Com o patrocínio da ONU e da Cidade de Gênova, Nova Humanidade e os Jovens por um Mundo Unido envolveram oitocentos jovens dois meses antes do G8 em um congresso intitulado "Para uma Globalização Solidária, por um Mundo Unido", para o qual foram convidados acadêmicos e organizações sobre economia solidária, finanças sustentáveis e meio ambiente de vários países: Itália, Irlanda, Suíça, Holanda, Filipinas, Camarões, Canadá, Estados Unidos e Austrália.

Junto com eles, o "Documento de Gênova" foi preparado para ser apresentado aos líderes das nações do G8, contendo um pedido às multinacionais da indústria, comércio e finanças para se comprometerem voluntariamente a subscrever ações de um "Fundo Mundial da Juventude", na proporção de 0,5% de suas transações internacionais, em troca da marca registrada do fundo ser anunciada aos consumidores para favorecer seus produtos ou serviços.

Os governos deveriam ter favorecido o Fundo ao isentar suas ações de impostos, que teriam sido reembolsadas pelo valor nominal após 30 anos: administrado por um comitê de subscritores, um terço do Fundo teria sido usado para financiar alimentação, saúde e formação para os jovens do mundo, e um terço teria sido usado para empréstimos aos estados para construir escolas e hospitais.
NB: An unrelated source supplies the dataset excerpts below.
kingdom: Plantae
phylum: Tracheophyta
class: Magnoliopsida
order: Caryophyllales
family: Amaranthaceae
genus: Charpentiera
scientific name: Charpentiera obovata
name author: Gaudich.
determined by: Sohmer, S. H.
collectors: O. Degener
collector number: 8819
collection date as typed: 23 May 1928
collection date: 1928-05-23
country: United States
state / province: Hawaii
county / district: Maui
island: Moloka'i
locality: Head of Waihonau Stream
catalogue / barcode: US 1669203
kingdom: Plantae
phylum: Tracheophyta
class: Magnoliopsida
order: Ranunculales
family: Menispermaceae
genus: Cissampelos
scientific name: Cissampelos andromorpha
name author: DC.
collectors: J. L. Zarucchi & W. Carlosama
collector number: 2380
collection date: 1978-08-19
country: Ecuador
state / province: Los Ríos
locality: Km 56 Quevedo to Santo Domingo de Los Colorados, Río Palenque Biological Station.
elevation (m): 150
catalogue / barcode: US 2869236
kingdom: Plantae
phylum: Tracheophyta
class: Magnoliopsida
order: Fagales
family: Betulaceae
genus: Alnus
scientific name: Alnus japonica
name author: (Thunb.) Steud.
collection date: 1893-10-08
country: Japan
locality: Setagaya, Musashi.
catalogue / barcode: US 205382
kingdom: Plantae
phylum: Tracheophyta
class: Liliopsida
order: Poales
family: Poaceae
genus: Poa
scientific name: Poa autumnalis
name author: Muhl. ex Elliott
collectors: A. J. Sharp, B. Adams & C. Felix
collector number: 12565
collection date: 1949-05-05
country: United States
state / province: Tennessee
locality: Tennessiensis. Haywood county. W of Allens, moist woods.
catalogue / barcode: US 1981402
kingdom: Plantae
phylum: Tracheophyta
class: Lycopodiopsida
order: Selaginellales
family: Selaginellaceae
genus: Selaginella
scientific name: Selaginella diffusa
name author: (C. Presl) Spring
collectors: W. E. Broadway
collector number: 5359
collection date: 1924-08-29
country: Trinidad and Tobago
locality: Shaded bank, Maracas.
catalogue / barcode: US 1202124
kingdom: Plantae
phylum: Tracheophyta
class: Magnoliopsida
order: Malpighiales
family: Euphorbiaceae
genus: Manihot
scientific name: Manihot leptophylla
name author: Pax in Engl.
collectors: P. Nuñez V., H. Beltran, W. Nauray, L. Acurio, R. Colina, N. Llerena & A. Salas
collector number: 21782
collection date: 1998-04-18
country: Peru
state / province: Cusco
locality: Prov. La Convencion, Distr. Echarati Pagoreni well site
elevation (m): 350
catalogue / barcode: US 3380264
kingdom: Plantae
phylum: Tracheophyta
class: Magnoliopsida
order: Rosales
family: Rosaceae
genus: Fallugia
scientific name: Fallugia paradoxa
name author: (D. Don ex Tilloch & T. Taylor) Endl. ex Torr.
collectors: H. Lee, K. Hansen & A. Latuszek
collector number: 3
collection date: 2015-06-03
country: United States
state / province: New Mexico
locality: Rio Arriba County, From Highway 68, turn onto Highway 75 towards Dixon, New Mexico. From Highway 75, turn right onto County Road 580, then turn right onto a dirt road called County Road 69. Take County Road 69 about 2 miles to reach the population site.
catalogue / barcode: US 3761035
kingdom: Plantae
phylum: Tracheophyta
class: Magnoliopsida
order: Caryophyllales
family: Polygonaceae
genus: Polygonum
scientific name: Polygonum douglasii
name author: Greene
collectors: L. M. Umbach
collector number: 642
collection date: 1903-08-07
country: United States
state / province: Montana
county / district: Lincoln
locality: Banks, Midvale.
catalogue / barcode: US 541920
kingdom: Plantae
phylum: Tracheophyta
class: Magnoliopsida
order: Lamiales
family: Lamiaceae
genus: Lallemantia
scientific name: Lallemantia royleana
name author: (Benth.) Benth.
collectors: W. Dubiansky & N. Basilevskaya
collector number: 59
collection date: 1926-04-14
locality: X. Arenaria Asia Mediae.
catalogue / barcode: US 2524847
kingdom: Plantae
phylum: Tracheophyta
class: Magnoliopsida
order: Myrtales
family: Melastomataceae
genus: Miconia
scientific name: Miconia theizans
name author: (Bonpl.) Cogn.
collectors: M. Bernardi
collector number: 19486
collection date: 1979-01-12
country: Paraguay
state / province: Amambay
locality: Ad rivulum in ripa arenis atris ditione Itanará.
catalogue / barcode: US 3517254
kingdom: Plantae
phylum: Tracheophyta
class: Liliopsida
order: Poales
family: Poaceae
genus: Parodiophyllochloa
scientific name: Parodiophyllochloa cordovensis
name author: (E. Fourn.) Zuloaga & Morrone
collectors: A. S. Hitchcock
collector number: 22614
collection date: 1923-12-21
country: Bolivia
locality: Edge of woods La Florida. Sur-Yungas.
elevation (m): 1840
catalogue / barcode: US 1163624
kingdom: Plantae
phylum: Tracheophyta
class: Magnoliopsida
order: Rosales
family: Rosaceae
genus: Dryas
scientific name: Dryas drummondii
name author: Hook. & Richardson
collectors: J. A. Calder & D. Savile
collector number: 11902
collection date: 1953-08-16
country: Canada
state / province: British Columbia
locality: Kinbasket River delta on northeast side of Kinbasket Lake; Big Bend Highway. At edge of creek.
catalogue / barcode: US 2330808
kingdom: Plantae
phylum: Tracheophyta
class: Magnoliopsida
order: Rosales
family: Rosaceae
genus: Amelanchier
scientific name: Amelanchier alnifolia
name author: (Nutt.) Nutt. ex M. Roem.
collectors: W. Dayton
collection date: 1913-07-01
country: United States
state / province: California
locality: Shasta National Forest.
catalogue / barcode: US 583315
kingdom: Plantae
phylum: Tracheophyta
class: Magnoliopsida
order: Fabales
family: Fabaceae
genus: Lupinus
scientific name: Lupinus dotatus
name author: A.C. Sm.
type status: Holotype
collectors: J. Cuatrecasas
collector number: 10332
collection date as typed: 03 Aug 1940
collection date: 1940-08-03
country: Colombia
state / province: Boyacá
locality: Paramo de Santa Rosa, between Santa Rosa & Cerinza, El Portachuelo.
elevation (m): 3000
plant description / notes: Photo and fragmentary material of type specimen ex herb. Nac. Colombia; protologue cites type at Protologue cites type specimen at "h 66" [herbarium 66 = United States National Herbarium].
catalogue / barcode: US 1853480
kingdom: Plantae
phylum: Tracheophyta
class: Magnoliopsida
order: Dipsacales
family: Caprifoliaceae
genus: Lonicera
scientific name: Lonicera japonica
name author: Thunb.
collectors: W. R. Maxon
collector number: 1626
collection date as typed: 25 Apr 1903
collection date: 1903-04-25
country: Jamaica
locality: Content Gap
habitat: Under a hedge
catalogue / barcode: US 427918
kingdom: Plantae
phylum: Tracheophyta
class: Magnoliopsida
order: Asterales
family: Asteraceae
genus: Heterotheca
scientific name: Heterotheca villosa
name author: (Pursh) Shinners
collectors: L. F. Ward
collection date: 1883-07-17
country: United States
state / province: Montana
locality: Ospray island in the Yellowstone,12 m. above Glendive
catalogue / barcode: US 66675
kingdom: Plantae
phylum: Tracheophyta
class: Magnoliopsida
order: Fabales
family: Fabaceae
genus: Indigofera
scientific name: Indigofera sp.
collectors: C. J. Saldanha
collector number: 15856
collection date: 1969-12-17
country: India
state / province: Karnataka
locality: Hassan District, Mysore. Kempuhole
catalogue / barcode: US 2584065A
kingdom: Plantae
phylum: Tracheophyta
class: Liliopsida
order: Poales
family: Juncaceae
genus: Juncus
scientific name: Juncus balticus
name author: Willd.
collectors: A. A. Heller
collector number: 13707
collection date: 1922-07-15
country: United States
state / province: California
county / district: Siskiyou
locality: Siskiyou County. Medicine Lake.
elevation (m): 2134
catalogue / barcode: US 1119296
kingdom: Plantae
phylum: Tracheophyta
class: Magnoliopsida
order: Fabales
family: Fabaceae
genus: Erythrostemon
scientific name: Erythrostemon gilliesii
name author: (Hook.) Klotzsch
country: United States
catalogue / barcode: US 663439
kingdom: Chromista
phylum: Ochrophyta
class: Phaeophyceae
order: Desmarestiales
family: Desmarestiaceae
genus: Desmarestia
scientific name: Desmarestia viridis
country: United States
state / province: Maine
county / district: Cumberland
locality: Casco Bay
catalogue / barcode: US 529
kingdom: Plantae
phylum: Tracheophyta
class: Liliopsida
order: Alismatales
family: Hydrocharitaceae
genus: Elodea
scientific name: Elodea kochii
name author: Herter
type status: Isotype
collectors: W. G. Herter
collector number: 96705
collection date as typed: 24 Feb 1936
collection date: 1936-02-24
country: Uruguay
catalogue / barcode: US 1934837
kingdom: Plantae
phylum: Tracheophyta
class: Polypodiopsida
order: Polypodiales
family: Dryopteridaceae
O último terço, que seria utilizado para pagar as ações após trinta anos, seria investido em ações de empresas multinacionais, com o objetivo de exercer uma influência significativa em suas assembleias de acionistas para orientar a sua política corporativa.

Durante o congresso, o Documento de Gênova, comentado pelos economistas Caselli, Gui, Bruni, Gold e Zamagni, foi entregue ao governo italiano através do Embaixador Achille Vinci Giacchi: Dionigi Tettamanzi, Cardeal de Gênova, comentou sobre ele com o título "Escuta, ó Deus, a voz dos pobres que clamam por ti" e depois ilustrou a proposta do Fundo em TV durante o programa Porta a Porta da RAI.

O Documento de Gênova foi então enviado pelo Embaixador Umberto Vattani, responsável pelo governo do G8, para comentários ao Ministério da Fazenda, cujo Diretor Geral na época era Mario Draghi: o comentário foi positivo, mas expressou a dúvida de que as multinacionais dificilmente aceitariam o convite para subscrever o fundo: na época ainda não era evidente, como agora com o surgimento dos "influenciadores", quanto vale o "voto com a carteira" dos consumidores.

Nos dias do G8, caminhando pela "zona vermelha" deserta e blindada no centro de Gênova até a cúria do bispo, entreguei o Documento de Gênova junto com o Cardeal Tettamanzi ao então Presidente Berlusconi, que estava sempre pronto para fazer, simpaticamente, uma piada sobre os genoveses.

A violência de poucos e a raiva e o medo de muitos tiveram o resultado de ofuscar, inclusive esquecendo, a boa vontade dos muitos de vinte anos atrás: Só agora parece que o que então se exigia voluntariamente das multinacionais, que entretanto só pensavam em acumular riqueza fugindo dos impostos, está se tornando uma obrigação pela vontade de nada menos que 130 nações, que no atual G20 concordaram que não mais lhes será permitido fugir dos impostos, fazendo-as retornar às comunidades das nações onde fazem seus lucros, os mesmos impostos exigidos por lei de todos os operadores econômicos.